DI41A-4321:
On the Relationship Between Volcanic Hotspot Locations, the Reconstructed Eruption Sites of Large Igneous Provinces and Deep Mantle Seismic Structure

Thursday, 18 December 2014
Rhodri Davies1, Saskia D B Goes2 and Malcolm Sambridge1, (1)Australian National University, Canberra, ACT, Australia, (2)Imperial College London, London, SW7, United Kingdom
Abstract:
It has recently been proposed that volcanic hotspots and the reconstructed eruption sites of large igneous provinces (LIPs) are preferentially located above the margins of two deep mantle large low shear-wave velocity provinces (LLSVPs), beneath the African continent and the Pacific Ocean.

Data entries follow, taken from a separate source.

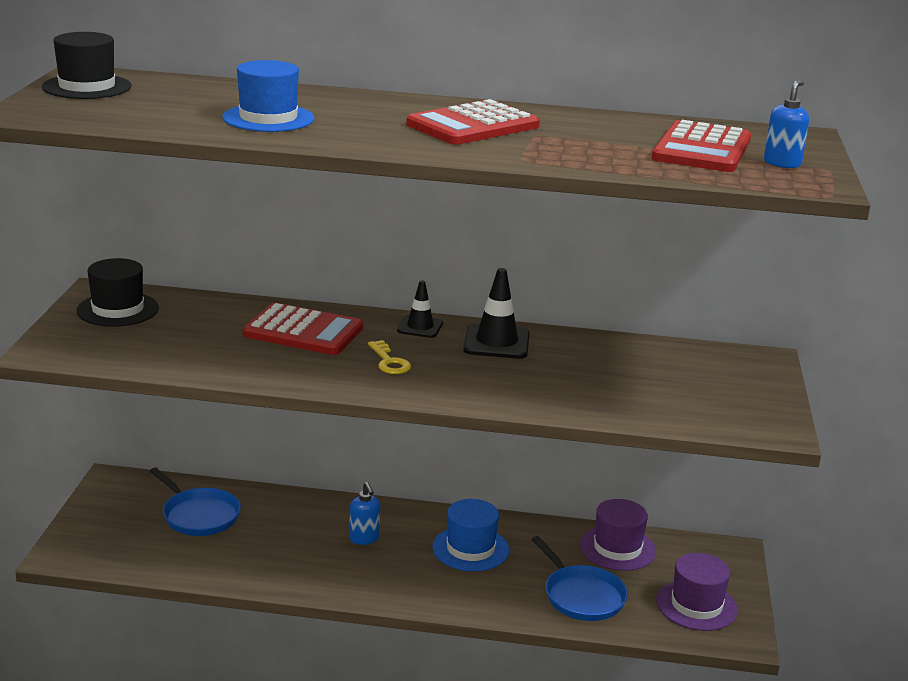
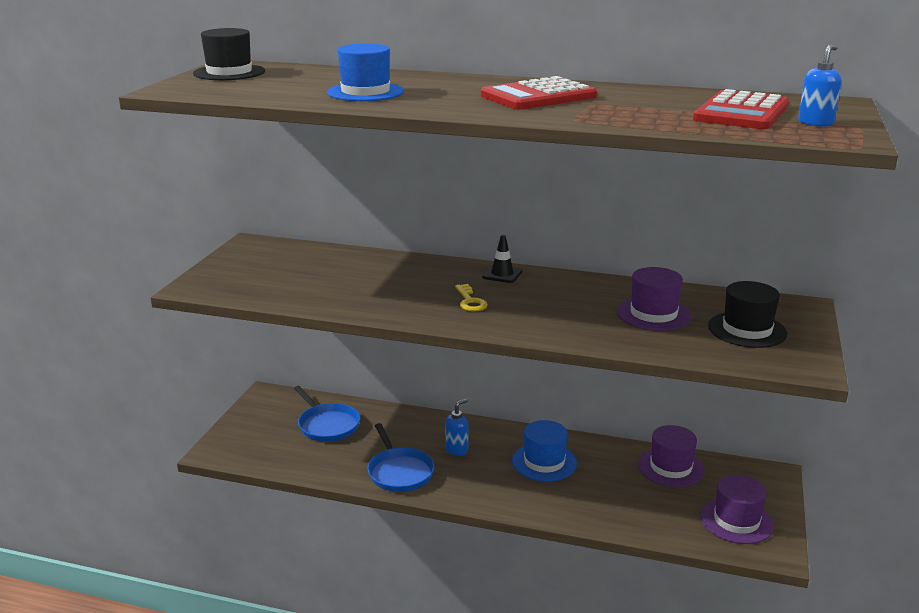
camera: 10 degrees right, 0 degrees up
(117, 309) = (261, 256): black hat -> black hat (747, 330)
(303, 331) = (404, 276): red calculator -> none
(364, 539) = (457, 449): blue soap dispenser -> blue soap dispenser turned 120 degrees counterclockwise
(496, 342) = (565, 287): black traffic cone -> none
(582, 596) = (635, 507): blue pan -> blue pan (399, 472)
(602, 372) = (653, 314): none -> purple hat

This spatial correlation has been interpreted to imply that LLSVPs represent long-lived, dense, stable thermo-chemical piles, which preferentially trigger mantle plumes at their edges and exert a strong influence on lower-mantle dynamics. Here, we re-analyse this spatial correlation, demonstrating that it is not global: it is strong for the African LLSVP, but weak for the Pacific. Moreover, Monte-Carlo based statistical analyses indicate that the observed distribution of African and Pacific hotspots/reconstructed LIPs are consistent with the hypothesis that they are drawn from a sample that is uniformly distributed across the entire areal extent of each LLSVP: the strong spatial correlation with the margin of the African LLSVP is expected as a simple consequence of its elongated geometry, where greater than 75% of the LLSVP interior lies within 10° of its margin. Our results imply that the geographical distribution of hotspots and reconstructed LIPs does not indicate the extent to which chemical heterogeneity influences lower-mantle dynamics.